====== Stored records
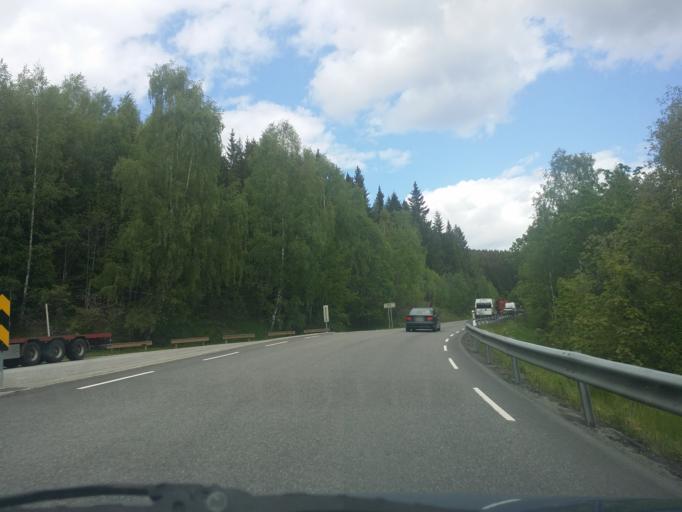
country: NO
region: Oppland
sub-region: Jevnaker
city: Jevnaker
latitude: 60.2607
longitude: 10.4411
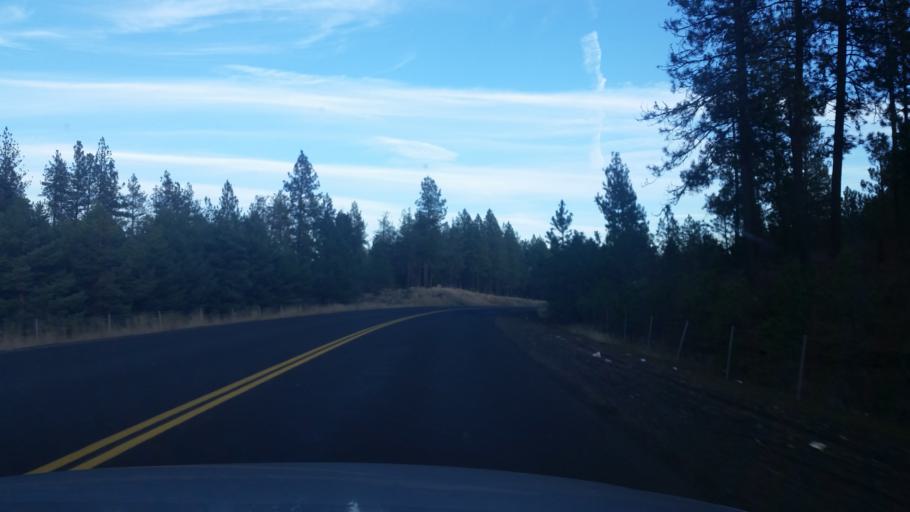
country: US
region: Washington
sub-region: Spokane County
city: Cheney
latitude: 47.4779
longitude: -117.5323
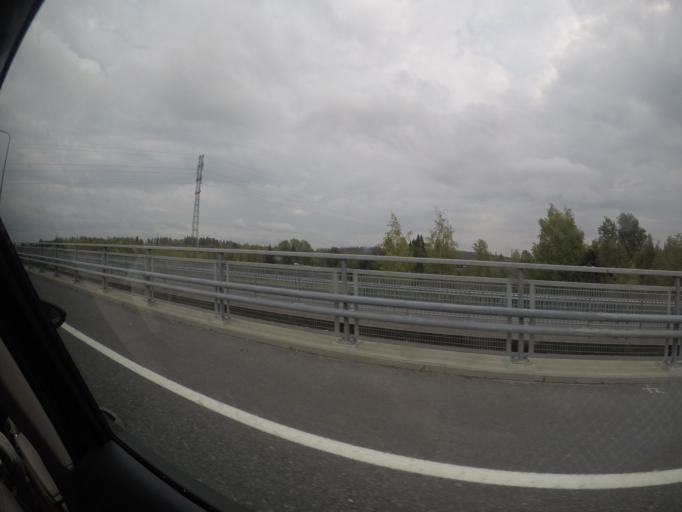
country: FI
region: Haeme
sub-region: Haemeenlinna
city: Haemeenlinna
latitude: 61.0213
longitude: 24.4220
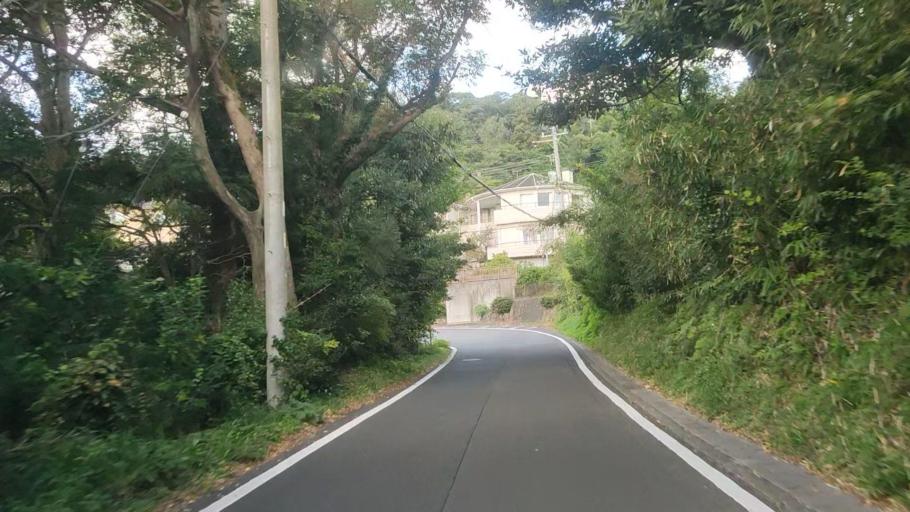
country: JP
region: Shizuoka
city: Ito
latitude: 34.9592
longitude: 139.0806
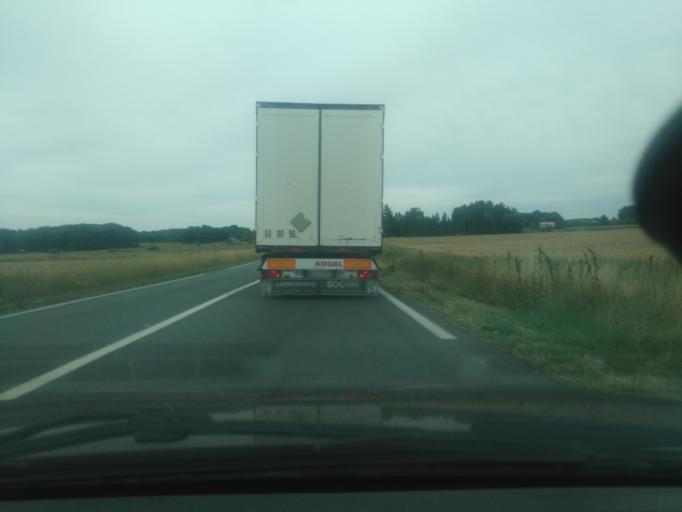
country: FR
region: Poitou-Charentes
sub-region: Departement de la Vienne
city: Sevres-Anxaumont
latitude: 46.5588
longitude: 0.4860
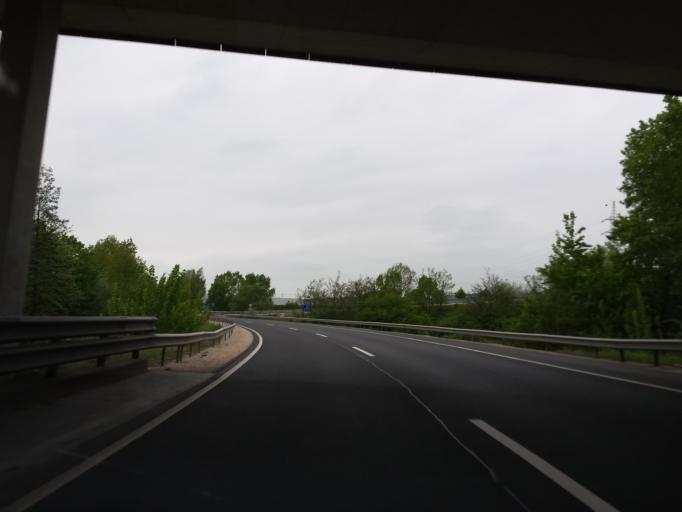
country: HU
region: Pest
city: Toeroekbalint
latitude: 47.4646
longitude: 18.8799
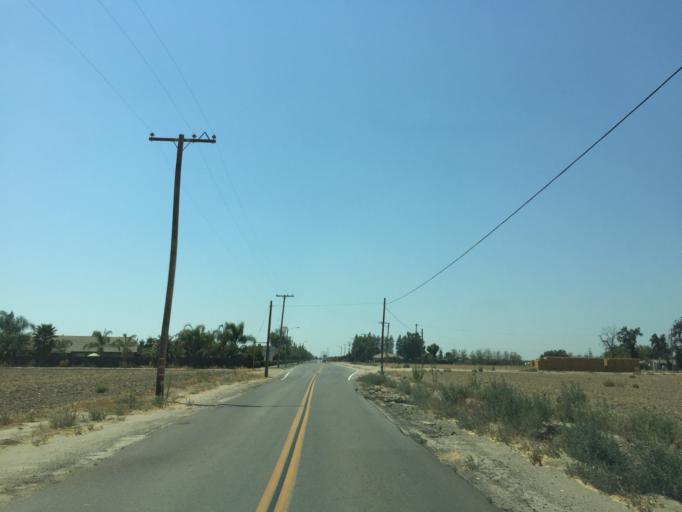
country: US
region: California
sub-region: Tulare County
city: Visalia
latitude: 36.3654
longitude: -119.3177
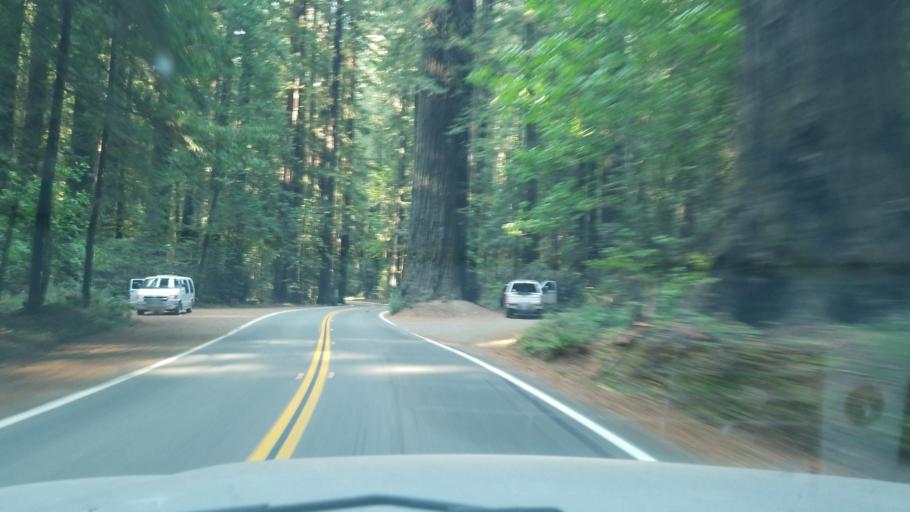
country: US
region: California
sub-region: Humboldt County
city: Redway
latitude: 40.2539
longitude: -123.8207
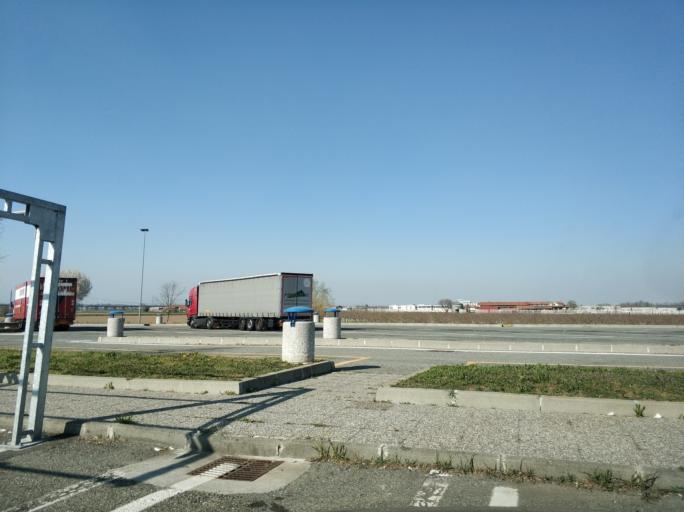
============
**Problem to solve:** Reproduce the entries word for word from the line with "region: Oppland" through the end of the entries, leaving out the pictures.

**Solution to this task:**
region: Oppland
sub-region: Jevnaker
city: Jevnaker
latitude: 60.2607
longitude: 10.4411
country: US
region: Washington
sub-region: Spokane County
city: Cheney
latitude: 47.4779
longitude: -117.5323
country: FI
region: Haeme
sub-region: Haemeenlinna
city: Haemeenlinna
latitude: 61.0213
longitude: 24.4220
country: JP
region: Shizuoka
city: Ito
latitude: 34.9592
longitude: 139.0806
country: FR
region: Poitou-Charentes
sub-region: Departement de la Vienne
city: Sevres-Anxaumont
latitude: 46.5588
longitude: 0.4860
country: HU
region: Pest
city: Toeroekbalint
latitude: 47.4646
longitude: 18.8799
country: US
region: California
sub-region: Tulare County
city: Visalia
latitude: 36.3654
longitude: -119.3177
country: US
region: California
sub-region: Humboldt County
city: Redway
latitude: 40.2539
longitude: -123.8207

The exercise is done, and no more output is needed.